When no political party wins enough seats to secure a majority in the House of Commons, the result is a hung parliament.
The 2017 general election exit poll, reality is unfolding along the same lines, suggest that no party is on course to secure a majority. With 650 MPs sitting in Westminster, a party needs to win at least 326 seats to be sure of a majority. The Conservatives are forecast to win 314 seats and Labour 266.
The UK’s ‘first-past-the-post’ electoral system means hung parliaments rarely happen in Britain. 1974 election and more recently 2010 were the two occasions when the country found itself in a similar predicament.
In the case of a hung parliament, the leader of the party with the most seats is given the opportunity to try to form a government. This can take two forms - one option is a formal coalition with other parties, in which the coalition partners share ministerial jobs and push through a shared agenda.
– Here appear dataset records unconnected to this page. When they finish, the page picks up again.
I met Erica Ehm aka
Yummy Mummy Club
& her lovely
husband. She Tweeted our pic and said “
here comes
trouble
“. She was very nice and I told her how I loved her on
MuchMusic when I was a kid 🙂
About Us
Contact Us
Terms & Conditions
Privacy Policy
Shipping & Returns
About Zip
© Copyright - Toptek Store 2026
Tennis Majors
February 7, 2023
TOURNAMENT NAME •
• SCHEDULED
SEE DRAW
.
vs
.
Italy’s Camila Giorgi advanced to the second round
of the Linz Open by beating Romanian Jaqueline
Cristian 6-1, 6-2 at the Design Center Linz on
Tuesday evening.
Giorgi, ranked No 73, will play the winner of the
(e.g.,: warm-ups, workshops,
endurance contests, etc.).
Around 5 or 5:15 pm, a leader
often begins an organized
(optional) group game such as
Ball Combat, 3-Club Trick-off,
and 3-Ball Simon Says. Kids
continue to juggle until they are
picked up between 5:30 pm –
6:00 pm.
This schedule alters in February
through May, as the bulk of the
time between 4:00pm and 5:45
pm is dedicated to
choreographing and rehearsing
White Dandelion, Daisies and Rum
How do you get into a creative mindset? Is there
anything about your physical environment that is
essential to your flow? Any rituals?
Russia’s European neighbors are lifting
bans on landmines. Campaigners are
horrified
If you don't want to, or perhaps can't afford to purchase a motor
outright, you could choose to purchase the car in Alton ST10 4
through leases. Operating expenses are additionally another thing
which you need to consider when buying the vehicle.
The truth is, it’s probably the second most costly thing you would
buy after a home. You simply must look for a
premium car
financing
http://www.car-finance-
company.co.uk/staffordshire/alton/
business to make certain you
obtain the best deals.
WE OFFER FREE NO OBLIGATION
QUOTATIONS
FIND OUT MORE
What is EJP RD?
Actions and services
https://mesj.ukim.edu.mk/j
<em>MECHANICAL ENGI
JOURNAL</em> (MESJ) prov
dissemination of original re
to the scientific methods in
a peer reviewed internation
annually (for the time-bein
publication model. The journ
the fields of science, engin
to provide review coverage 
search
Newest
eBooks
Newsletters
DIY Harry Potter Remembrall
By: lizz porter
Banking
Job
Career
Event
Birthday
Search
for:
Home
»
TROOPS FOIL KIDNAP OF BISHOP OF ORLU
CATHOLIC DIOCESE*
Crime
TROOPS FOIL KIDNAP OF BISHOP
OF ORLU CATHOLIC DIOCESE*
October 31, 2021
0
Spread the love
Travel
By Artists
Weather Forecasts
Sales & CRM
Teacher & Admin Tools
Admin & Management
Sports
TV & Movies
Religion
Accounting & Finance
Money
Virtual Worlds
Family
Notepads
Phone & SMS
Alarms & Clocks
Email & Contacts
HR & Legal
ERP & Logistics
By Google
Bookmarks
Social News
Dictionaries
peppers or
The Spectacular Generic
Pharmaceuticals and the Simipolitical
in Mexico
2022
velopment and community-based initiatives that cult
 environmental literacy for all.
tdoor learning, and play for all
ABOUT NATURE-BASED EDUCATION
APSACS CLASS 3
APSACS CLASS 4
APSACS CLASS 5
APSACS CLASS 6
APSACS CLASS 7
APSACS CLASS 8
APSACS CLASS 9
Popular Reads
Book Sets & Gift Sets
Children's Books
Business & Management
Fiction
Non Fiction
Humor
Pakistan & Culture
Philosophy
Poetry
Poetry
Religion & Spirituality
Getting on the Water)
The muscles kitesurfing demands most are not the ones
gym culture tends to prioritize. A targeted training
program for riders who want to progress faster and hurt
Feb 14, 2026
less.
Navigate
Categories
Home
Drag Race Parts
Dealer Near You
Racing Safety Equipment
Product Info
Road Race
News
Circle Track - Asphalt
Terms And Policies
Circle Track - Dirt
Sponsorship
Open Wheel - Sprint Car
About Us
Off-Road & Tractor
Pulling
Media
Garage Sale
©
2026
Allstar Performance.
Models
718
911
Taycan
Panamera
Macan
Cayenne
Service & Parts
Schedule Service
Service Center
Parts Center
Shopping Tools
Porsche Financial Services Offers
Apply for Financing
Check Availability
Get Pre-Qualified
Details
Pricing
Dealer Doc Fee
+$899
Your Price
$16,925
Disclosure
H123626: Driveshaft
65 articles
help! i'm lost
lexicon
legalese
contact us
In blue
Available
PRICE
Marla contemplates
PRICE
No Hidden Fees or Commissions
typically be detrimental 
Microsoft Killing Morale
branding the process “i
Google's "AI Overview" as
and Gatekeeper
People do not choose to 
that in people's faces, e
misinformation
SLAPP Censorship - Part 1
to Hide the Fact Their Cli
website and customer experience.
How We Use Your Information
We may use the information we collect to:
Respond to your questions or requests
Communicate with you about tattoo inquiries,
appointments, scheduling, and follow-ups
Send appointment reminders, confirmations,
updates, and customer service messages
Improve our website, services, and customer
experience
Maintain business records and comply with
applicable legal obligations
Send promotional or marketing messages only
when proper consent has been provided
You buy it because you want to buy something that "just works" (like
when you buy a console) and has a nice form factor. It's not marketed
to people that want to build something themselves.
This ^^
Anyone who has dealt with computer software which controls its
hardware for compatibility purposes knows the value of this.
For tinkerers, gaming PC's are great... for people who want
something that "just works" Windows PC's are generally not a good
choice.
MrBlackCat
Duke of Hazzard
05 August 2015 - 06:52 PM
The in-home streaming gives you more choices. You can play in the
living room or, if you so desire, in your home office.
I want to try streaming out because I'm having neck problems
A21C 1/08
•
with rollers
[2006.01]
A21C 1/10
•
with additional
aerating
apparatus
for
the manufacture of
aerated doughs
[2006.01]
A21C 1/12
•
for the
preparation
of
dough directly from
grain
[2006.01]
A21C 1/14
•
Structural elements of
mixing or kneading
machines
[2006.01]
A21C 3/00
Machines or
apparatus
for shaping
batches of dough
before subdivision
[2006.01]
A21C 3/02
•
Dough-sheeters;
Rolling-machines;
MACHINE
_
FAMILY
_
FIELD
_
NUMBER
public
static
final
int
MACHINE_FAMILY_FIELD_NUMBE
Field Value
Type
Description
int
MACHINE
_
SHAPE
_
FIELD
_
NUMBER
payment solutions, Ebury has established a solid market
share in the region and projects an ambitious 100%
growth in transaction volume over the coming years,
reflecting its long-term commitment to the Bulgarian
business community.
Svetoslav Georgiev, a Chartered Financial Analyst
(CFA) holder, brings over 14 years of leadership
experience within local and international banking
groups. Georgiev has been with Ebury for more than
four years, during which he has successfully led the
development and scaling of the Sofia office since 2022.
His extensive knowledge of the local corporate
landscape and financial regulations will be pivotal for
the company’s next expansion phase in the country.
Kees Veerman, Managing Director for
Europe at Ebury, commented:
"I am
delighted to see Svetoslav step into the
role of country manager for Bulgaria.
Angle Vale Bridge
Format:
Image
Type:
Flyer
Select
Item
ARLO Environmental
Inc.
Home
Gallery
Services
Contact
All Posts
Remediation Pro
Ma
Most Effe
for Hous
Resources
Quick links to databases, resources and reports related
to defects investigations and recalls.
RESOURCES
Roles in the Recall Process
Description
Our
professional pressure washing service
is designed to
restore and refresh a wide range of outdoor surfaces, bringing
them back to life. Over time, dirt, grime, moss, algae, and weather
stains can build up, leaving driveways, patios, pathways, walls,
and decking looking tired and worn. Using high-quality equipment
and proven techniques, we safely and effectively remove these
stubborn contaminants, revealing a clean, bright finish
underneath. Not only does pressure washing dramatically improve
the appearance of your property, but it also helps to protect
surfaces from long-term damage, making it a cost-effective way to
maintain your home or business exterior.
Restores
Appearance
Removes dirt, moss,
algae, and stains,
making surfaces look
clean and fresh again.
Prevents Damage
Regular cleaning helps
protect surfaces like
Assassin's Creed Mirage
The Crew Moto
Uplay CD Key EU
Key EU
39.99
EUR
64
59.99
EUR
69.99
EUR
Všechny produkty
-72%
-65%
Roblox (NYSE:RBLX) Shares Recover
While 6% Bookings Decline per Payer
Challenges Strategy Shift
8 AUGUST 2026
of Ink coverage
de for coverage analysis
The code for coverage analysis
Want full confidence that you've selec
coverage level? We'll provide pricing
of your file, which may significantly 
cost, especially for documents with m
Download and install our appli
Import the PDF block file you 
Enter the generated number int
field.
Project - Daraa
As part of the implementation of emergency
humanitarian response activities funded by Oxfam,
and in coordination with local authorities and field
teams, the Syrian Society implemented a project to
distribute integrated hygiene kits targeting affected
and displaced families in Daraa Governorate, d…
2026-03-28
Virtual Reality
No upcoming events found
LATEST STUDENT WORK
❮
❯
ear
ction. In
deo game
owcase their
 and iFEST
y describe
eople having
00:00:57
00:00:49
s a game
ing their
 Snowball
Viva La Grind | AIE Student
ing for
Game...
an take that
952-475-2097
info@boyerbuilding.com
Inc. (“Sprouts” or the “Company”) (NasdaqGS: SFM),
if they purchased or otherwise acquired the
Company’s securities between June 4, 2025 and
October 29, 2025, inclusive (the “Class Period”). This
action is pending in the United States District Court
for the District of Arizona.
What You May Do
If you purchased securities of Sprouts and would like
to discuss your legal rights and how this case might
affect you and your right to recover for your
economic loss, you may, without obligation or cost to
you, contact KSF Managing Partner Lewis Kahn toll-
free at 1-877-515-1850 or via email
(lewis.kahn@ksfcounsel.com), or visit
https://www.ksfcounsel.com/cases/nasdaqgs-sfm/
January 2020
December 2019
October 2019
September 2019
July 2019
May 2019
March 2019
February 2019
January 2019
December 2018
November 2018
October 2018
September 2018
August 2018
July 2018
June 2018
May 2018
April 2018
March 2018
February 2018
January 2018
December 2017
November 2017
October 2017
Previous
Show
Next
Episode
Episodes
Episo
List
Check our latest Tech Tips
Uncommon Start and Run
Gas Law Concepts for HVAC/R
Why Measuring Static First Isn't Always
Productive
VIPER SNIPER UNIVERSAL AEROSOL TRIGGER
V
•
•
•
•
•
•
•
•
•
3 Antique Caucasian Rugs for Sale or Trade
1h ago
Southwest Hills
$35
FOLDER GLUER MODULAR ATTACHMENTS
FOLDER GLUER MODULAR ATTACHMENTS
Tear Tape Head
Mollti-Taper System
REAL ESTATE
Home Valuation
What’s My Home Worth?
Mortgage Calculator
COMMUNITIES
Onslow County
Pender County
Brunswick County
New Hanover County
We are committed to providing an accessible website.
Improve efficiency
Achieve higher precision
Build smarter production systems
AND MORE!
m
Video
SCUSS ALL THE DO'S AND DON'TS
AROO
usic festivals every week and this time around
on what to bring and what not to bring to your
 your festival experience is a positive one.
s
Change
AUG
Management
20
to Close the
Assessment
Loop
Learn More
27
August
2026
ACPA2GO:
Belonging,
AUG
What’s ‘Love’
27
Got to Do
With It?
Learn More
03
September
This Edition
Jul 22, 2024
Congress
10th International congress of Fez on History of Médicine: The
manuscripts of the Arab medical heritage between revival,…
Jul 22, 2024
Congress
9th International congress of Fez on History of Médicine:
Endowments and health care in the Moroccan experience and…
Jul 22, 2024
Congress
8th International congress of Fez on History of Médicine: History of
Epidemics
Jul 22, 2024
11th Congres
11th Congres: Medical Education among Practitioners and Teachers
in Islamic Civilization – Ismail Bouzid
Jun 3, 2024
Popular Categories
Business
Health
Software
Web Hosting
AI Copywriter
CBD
The other possibility is a more informal arrangement, known as ‘confidence and supply, in which the smaller parties agree to support the main legislation, such as a budget and ‘Queen’s Speech’, put forward by the largest party but do formally take part in government.
What happens next?
The Conservatives look certain to have won the most seats. As a result, and as the incumbent, Theresa May will now have the chance to try to form a government. She could attempt to scramble together a formal coalition of other parties to obtain a majority in the House of Commons. Alternatively, she may try to lead a minority government if she can convince other parties to back her in a vote of confidence.
Either way, according to the current exit poll, it is difficult to see how May will be able to remain as Conservative leader for long. She began the election campaign with a sizeable lead and was widely predicted to extend her majority. However, a lacklustre campaign and criticism of the Prime Minister now looks like it could have denied the Tories the majority that once looked so certain.
Should May prove unable to form a government that can pass key laws when Parliament meets on 13 June, Jeremy Corbyn, as leader of the second biggest party, would then be given the opportunity to govern.
He would most likely attempt to do so as leader of a minority government, with the Lib Dems, SNP and Greens backing him on issues, such as Brexit and the economy, where they have shared ground.
What happens if no party can form a viable government?
In that situation, there is likely to be a second election – possibly later this year. However, under the Fixed Term Parliaments Act, passed in 2011, that would require a two-thirds majority of MPs to vote for a second election.
Under the provisions of that act, if a government loses a vote of confidence then other parties get two weeks to try to form a government. Only if a second confidence vote is lost is an early election held.